Comme l'a montré Guyonne Leduc dans Réécritures anglaises au XVIIIe siècle de "l'Egalité des deux sexes" (L'Harmattan, 2010), ces thèses circulèrent dans le préféminisme anglais de Mary Astell et de l'auteur anonyme Sophia, qui diffuseront une approche rationaliste dont Mary Wollstonecraft sera l'héritière dans son célèbre Défense des droits de la femme (1792).

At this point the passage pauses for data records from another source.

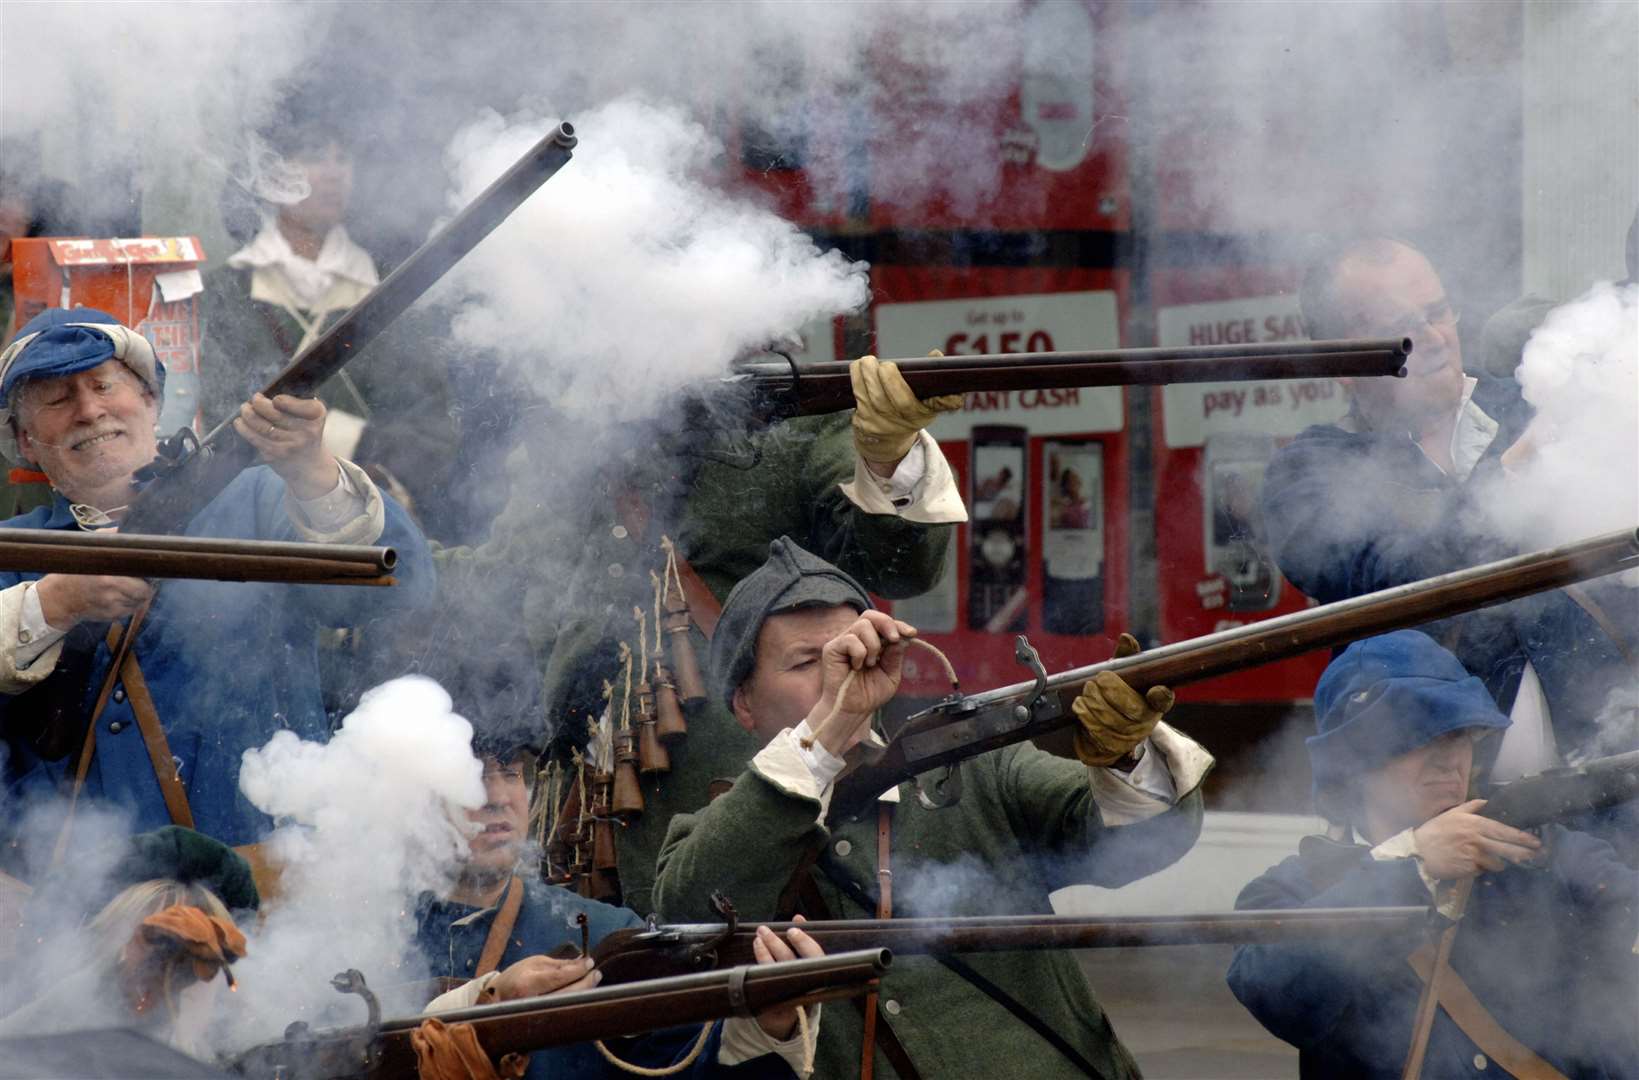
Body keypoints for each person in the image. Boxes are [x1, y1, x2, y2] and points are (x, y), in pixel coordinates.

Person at [650, 538, 1215, 1079]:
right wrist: (822, 736)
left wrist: (1123, 754)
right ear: (743, 702)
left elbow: (1139, 842)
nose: (840, 678)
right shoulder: (711, 836)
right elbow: (688, 912)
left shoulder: (978, 774)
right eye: (806, 664)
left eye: (850, 653)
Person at [435, 352, 966, 917]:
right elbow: (488, 579)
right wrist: (343, 506)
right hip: (583, 808)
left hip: (742, 773)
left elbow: (900, 566)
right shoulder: (569, 432)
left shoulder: (782, 407)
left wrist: (889, 457)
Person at [0, 307, 434, 859]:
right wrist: (56, 601)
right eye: (58, 399)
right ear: (26, 441)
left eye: (104, 385)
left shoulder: (261, 497)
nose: (89, 410)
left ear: (152, 402)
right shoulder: (15, 547)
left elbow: (401, 587)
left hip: (264, 879)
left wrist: (312, 472)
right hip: (74, 904)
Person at [1261, 236, 1631, 778]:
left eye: (1438, 312)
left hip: (1614, 783)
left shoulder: (1537, 405)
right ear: (1341, 358)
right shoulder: (1313, 473)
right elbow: (1392, 579)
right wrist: (1509, 482)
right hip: (1443, 816)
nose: (1434, 337)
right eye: (1404, 327)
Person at [1226, 630, 1639, 1079]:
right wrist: (1414, 864)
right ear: (1353, 759)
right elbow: (1281, 998)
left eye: (1461, 735)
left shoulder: (1546, 854)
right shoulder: (1293, 890)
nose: (1449, 759)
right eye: (1420, 735)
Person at [413, 645, 824, 1079]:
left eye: (512, 772)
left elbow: (685, 1067)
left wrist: (770, 1023)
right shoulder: (371, 932)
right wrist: (490, 1002)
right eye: (473, 774)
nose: (498, 798)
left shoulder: (613, 935)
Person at [200, 106, 456, 530]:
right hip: (259, 527)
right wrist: (348, 439)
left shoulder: (388, 291)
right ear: (270, 174)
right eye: (315, 157)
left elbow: (432, 439)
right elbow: (222, 426)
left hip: (375, 525)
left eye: (343, 158)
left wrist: (336, 444)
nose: (334, 173)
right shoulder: (226, 292)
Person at [0, 825, 257, 1060]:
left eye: (191, 955)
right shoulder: (50, 1042)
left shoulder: (249, 1061)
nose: (168, 970)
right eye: (154, 944)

Aux Etats-Unis, la brillante journaliste et essayiste qu'était Margaret Fuller méditera Wollstonecraft. Cependant, dans cette phase romantique, on ne parlait plus guère le langage rationaliste des Lumières. Et le contexte américain était spécifique, le féminisme s'étant développé dans le sillage des combats pour l'abolition de l'esclavage. Bien des femmes avaient milité en intervenant dans des meetings, ce qui n'était pas toujours accepté. Si les hommes les plus progressistes de l'American Antislavery Society les soutenaient, d'autres voulaient les priver de parole publique.

La "culture de soi"

L'essai publié en 1843 par Fuller, qui s'inscrit dans ce contexte, inspira la Convention de Seneca Falls de 1848, moment-clé du mouvement des femmes. Elle polémique contre ces hommes qui accusent les féministes de briser le foyer familial en poussant les femmes à "participer au vote et monter en chaire". Pour que l'humanité devienne mature et accomplie, soutient-elle, la liberté intérieure et extérieure de la femme devra être reconnue comme un droit et non comme une concession : "De même que l'ami du Noir estime qu'un homme, quel qu'il soit, ne peut pas, en droit, en détenir un autre en esclavage, de même l'ami de la femme devrait considérer que l'homme, en droit, ne peut imposer à la femme des restrictions même bien intentionnées."

Fuller défend l'accès des femmes à tous les emplois au nom de l'exigence de "culture de soi" (Self-Culture). Pour cette figure du courant dit "transcendantaliste" de Thoreau et Emerson, le combat des femmes vise à déployer leurs facultés en les libérant des obstacles imposés par les hommes. Aussi prône-t-elle la "confiance en Dieu" plutôt que la confiance dans les hommes. Mais le divin n'est pas lointain : il s'agit de trouver Dieu en soi, et par là de retrouver la confiance en sa propre nature. Et la guerre des sexes n'est pas souhaitable : pour Fuller, "l'idée de l'homme, si imparfaitement réalisée, l'a cependant été bien plus que l'idée de la femme", et "rien ne contribuera mieux à la réforme des fils de notre époque qu'une amélioration de la condition des filles".

Du cartésianisme de Poulain de la Barre au romantisme religieux de Fuller, la distance est grande. Mais une certaine idée de l'égalité les situe dans une histoire commune de l'émancipation. Et qui prétendra sérieusement que celle-ci est terminée ?

DE L'ÉGALITÉ DES DEUX SEXES. DE L'ÉDUCATION DES DAMES. DE L'EXCELLENCE DES HOMMES de François Poulain de la Barre. Présentation de Marie-Frédérique Pellegrin. Vrin, "Textes cartésiens", 426 p., 30 €.

DES FEMMES EN AMÉRIQUE (THE GREAT LAWSUIT) de Margaret Fuller. Traduction de l'anglais (Etats-Unis) et postface de François Specq. Rue d'Ulm éd., "Versions françaises", 116 p., 13 €.